* Bereitgestellter Text *

# %Rechnung



## iFeRoNiX (7. Aug 2012)

Hallo Liebes Forum, ich habe vor langer Zeit versucht mich zu Regestrieren aber es ging nicht. 
Endlich gehts jetzt 

So zu allgemeinen Frage:
mir wurde eine Aufgabe gestellt und ich bin leider noch zu dumm dafür, hab vor 3 Tagen im Praktikum angefangen mit Java zu programmieren und ja, da Mathe eh nicht mein stärkstes Fach ist, bitte ich euch um Hilfe. Arbeite mit Eclipse

Aufgabenstellung:
Eingabe: Stückzahl (int) und Einzelpreis (double)
Bei mehr als 10 Stück gibt es 5 % Rabatt, bei mehr als 50 Stück gibt es 10 % Rabatt.
Ausgabe: Gesamtpreis.


Wenn mir jemand diese Aufgaben lösen könnte wär ich sehr erfreut 
Und bedanke mich jezt schon mal..

EDIT:
Ich hab gelesen das ihr keine Hausaufgaben macht, ich bin im Praktikum.

* Aufgabenteile *
1) Wie viel Prozent Rabatt gibt es laut dem Forenbeitrag bei mehr als 50 Stück?
2) Schreibe aus dem Forenbeitrag den Abschnitt von „So zu allgemeinen“ bis einschließlich „Ausgabe: Gesamtpreis.“ wortgetreu ab.

* Erfasste Daten *
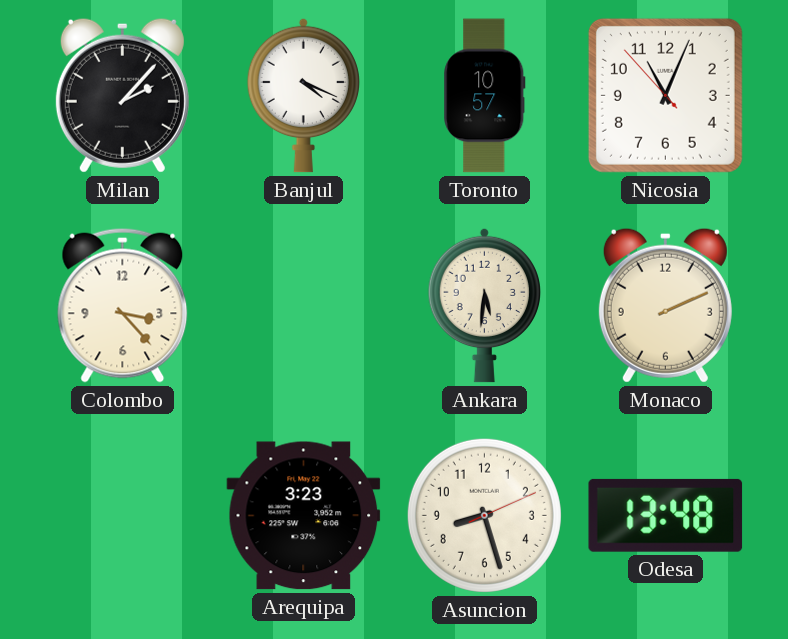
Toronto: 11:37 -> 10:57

* Ergebnisse je Aufgabe *
1) 10 %

2)
So zu allgemeinen Frage:
mir wurde eine Aufgabe gestellt und ich bin leider noch zu dumm dafür, hab vor 3 Tagen im Praktikum angefangen mit Java zu programmieren und ja, da Mathe eh nicht mein stärkstes Fach ist, bitte ich euch um Hilfe. Arbeite mit Eclipse

Aufgabenstellung:
Eingabe: Stückzahl (int) und Einzelpreis (double)
Bei mehr als 10 Stück gibt es 5 % Rabatt, bei mehr als 50 Stück gibt es 10 % Rabatt.
Ausgabe: Gesamtpreis.